--- What is being asked ---
What is needed is the exact text of each line in the listing below from the one with "ist. Werbung muß" up to and including the one with "la mirada del otro. Lleva inherente u", and no pictures.

Top of Excerpted records

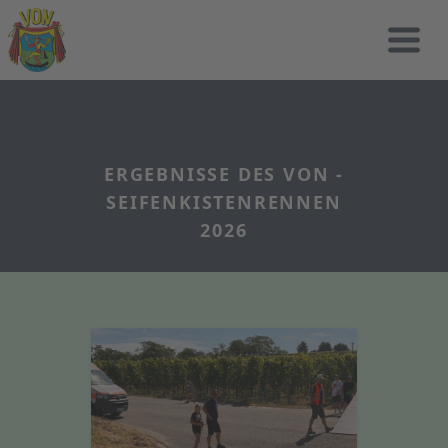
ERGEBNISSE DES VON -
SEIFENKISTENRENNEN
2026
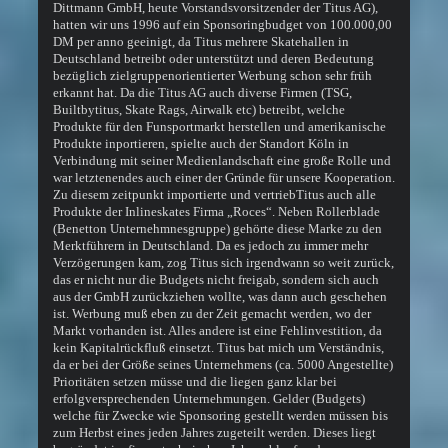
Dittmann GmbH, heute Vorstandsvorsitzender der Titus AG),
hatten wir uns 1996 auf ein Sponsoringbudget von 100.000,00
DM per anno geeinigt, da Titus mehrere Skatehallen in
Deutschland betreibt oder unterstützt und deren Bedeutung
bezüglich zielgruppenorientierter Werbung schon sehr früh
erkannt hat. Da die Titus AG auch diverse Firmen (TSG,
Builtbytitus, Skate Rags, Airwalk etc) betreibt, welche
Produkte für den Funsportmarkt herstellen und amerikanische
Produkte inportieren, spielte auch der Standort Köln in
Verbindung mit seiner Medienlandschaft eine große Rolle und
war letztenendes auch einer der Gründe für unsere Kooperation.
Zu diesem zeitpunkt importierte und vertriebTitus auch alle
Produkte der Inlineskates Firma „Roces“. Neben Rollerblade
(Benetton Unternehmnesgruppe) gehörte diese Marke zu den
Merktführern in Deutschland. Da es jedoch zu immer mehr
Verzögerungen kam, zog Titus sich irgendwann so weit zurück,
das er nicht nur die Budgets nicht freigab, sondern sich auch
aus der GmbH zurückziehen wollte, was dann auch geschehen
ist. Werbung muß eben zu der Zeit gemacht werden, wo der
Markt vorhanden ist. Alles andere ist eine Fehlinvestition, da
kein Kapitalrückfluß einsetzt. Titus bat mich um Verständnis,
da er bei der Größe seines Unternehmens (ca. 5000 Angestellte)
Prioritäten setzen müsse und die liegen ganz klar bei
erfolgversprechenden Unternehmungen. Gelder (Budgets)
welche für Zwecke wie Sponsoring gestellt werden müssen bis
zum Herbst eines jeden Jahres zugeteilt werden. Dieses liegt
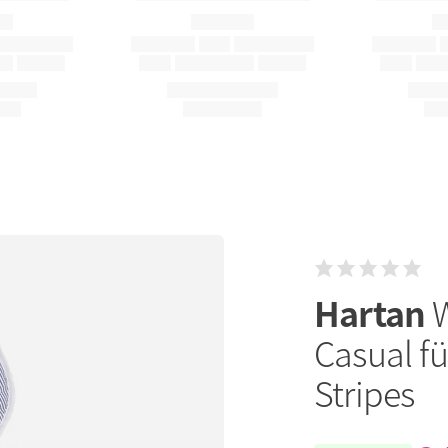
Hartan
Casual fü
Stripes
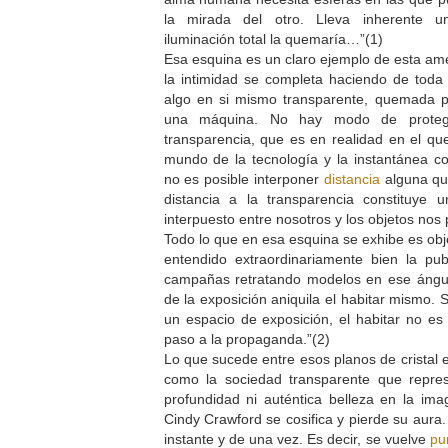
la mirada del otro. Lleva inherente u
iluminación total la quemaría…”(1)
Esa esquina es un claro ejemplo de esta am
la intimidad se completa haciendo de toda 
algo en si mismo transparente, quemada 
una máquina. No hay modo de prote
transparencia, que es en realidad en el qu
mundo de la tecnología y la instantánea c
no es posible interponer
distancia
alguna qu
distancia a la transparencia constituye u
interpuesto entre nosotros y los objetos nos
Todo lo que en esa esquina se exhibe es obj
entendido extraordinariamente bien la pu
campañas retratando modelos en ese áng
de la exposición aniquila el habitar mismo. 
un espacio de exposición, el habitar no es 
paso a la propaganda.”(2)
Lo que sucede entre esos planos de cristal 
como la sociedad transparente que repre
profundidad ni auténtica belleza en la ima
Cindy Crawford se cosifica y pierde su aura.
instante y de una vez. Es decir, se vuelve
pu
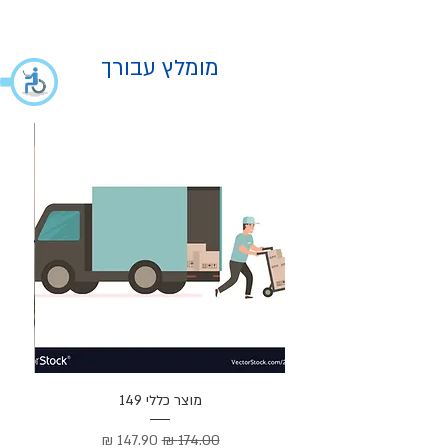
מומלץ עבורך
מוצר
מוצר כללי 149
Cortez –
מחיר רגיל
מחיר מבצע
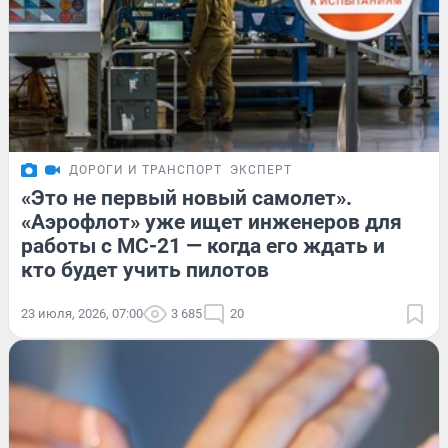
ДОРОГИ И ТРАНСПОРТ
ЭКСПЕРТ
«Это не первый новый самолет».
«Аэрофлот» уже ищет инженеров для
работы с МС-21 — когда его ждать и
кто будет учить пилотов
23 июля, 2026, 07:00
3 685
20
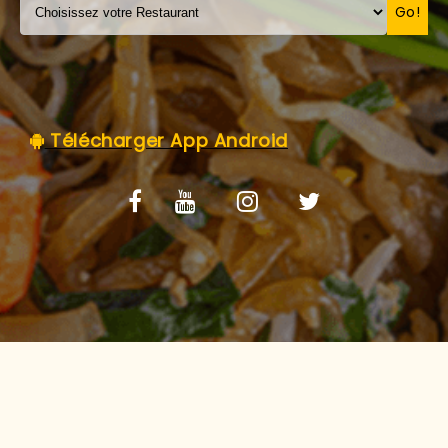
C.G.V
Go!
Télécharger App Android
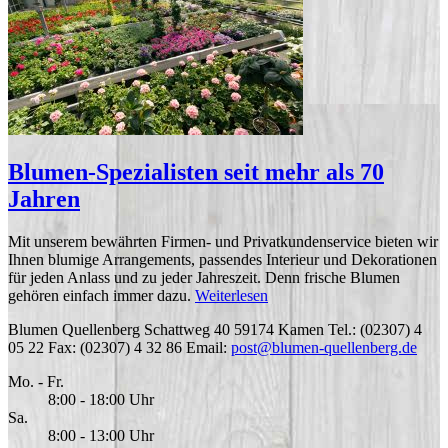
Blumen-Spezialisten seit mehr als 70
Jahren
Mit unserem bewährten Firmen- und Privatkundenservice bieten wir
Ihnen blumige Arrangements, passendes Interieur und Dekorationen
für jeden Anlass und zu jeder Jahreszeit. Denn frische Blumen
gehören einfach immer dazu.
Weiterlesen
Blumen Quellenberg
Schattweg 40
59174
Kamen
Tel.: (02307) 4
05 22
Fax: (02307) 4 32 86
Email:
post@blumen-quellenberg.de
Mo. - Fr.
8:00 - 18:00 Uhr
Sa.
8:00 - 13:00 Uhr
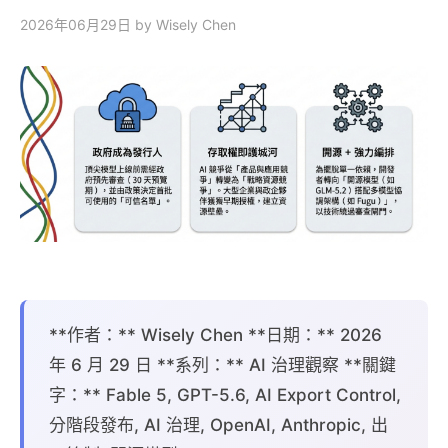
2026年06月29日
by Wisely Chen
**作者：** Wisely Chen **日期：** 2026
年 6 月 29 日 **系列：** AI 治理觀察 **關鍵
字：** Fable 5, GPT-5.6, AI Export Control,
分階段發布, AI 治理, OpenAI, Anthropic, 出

Bottom of Excerpted records
Top of Excerpted records

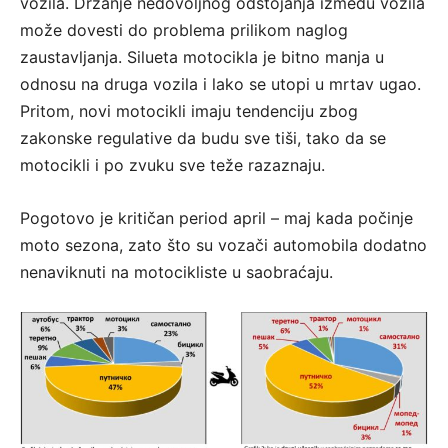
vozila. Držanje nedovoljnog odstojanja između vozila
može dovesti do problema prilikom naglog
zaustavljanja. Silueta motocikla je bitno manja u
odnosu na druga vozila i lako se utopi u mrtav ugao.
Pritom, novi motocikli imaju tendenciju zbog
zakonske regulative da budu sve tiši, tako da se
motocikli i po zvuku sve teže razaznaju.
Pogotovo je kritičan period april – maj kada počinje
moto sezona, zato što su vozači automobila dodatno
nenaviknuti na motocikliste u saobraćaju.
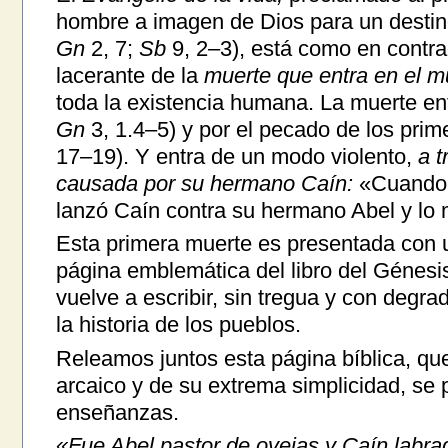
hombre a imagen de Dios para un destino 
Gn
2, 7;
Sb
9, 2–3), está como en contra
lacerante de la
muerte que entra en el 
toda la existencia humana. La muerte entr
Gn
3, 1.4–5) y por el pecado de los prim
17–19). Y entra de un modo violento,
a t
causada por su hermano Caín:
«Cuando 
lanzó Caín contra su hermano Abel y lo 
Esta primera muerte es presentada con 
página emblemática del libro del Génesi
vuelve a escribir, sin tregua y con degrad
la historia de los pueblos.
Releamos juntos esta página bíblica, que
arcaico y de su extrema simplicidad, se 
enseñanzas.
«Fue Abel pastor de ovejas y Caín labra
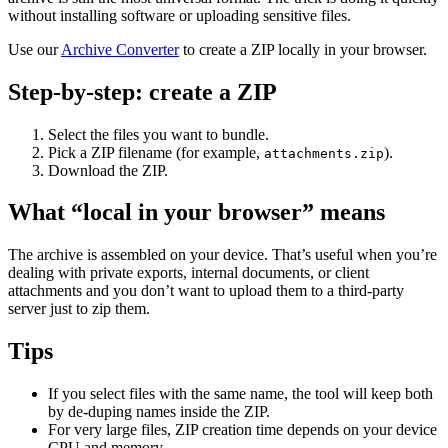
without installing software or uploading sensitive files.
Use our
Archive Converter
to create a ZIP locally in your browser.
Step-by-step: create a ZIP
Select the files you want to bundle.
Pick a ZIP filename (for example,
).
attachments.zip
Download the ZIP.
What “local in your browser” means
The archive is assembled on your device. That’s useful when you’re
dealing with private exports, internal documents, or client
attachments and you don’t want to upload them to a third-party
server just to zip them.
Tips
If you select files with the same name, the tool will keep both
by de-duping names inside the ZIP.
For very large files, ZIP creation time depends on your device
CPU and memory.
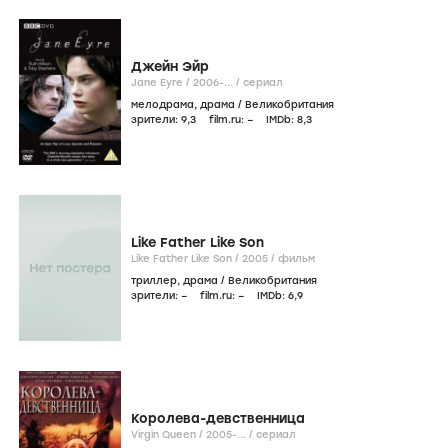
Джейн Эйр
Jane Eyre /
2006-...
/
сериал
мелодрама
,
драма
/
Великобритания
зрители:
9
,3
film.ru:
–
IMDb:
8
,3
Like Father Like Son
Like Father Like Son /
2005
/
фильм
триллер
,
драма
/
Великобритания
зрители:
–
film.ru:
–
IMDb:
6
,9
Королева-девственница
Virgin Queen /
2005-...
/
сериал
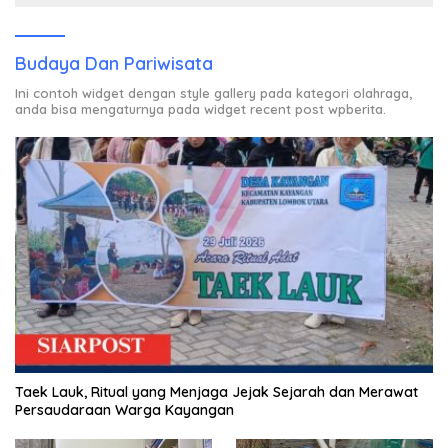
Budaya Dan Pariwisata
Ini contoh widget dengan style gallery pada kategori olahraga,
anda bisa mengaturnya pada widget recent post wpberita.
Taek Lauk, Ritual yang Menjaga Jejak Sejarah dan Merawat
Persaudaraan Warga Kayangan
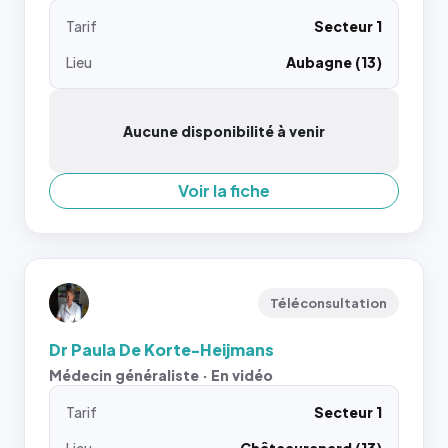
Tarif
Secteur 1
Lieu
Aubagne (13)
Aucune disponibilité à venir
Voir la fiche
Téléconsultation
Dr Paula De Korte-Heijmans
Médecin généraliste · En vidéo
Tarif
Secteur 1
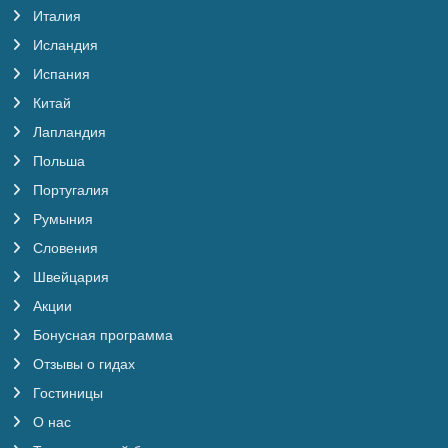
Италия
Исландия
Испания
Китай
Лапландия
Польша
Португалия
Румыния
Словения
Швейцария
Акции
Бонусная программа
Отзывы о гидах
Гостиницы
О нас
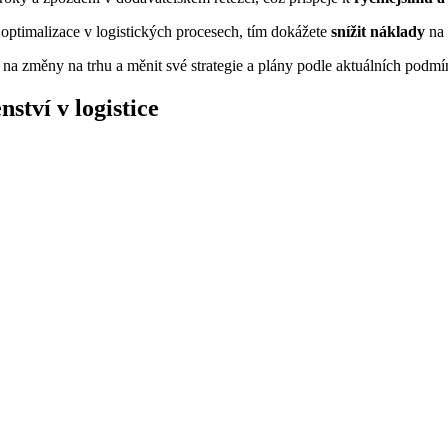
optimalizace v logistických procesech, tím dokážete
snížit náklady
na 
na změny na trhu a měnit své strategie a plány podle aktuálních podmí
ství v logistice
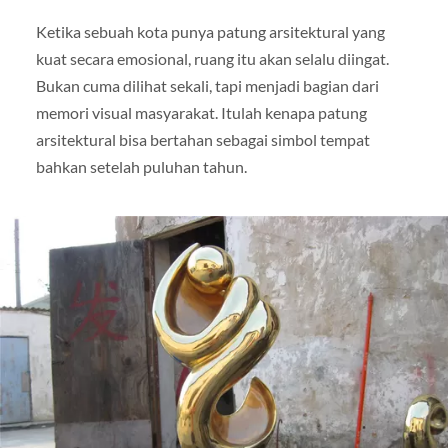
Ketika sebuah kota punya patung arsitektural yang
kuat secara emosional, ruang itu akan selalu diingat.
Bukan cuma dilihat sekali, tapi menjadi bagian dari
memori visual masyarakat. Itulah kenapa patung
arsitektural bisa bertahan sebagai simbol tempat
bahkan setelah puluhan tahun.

Bottom of Excerpted records
Top of Excerpted records

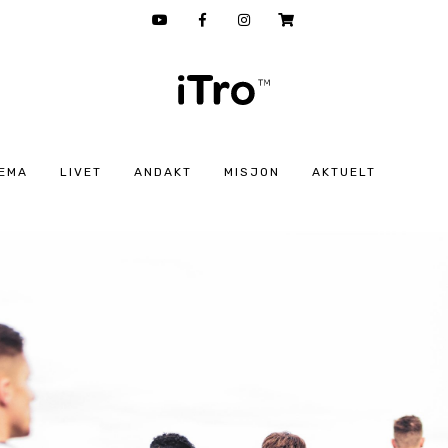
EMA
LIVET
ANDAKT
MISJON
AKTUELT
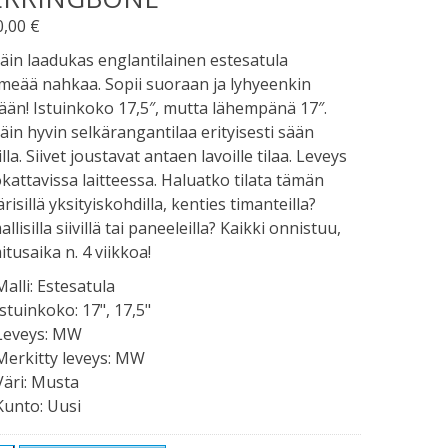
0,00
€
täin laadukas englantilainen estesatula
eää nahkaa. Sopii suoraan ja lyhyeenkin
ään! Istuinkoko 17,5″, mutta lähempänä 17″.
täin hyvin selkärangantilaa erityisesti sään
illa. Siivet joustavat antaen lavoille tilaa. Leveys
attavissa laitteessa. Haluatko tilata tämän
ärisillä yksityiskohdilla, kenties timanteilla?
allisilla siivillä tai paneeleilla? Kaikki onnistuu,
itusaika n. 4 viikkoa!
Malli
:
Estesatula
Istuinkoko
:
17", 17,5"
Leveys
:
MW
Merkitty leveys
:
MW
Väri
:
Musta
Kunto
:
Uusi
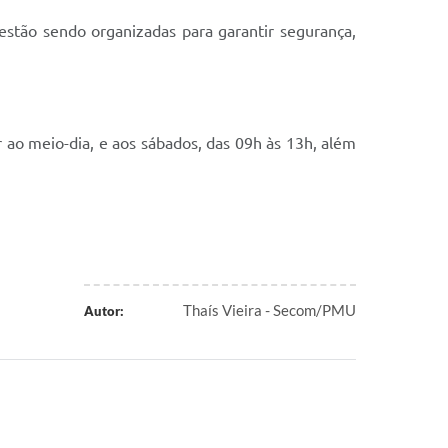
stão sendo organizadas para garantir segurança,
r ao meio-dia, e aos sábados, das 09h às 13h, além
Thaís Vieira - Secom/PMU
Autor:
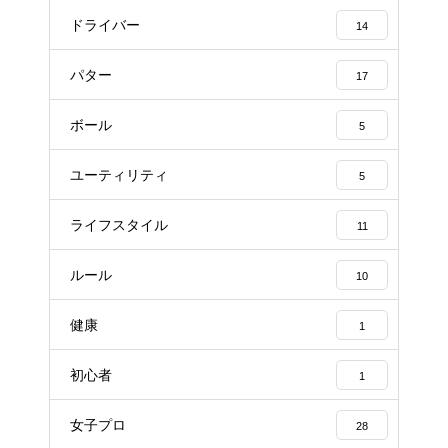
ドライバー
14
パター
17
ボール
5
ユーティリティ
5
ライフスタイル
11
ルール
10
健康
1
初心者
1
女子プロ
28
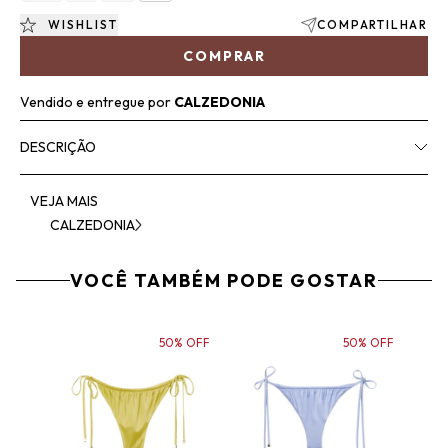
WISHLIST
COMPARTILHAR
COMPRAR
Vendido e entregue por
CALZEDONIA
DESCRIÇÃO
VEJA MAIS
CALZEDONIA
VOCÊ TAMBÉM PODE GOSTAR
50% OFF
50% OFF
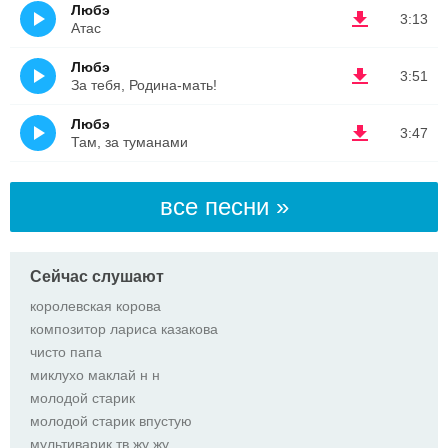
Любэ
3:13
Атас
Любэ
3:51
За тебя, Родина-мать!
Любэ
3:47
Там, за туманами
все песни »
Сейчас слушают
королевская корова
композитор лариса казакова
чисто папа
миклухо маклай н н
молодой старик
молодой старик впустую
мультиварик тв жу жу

Bottom of Excerpted records

--- Response to the task ---
ist. Werbung muß eben zu der Zeit gemacht werden, wo der
Markt vorhanden ist. Alles andere ist eine Fehlinvestition, da
kein Kapitalrückfluß einsetzt. Titus bat mich um Verständnis,
da er bei der Größe seines Unternehmens (ca. 5000 Angestellte)
Prioritäten setzen müsse und die liegen ganz klar bei
erfolgversprechenden Unternehmungen. Gelder (Budgets)
welche für Zwecke wie Sponsoring gestellt werden müssen bis
zum Herbst eines jeden Jahres zugeteilt werden. Dieses liegt
Hartan
Casual fü
Stripes
la mirada del otro. Lleva inherente u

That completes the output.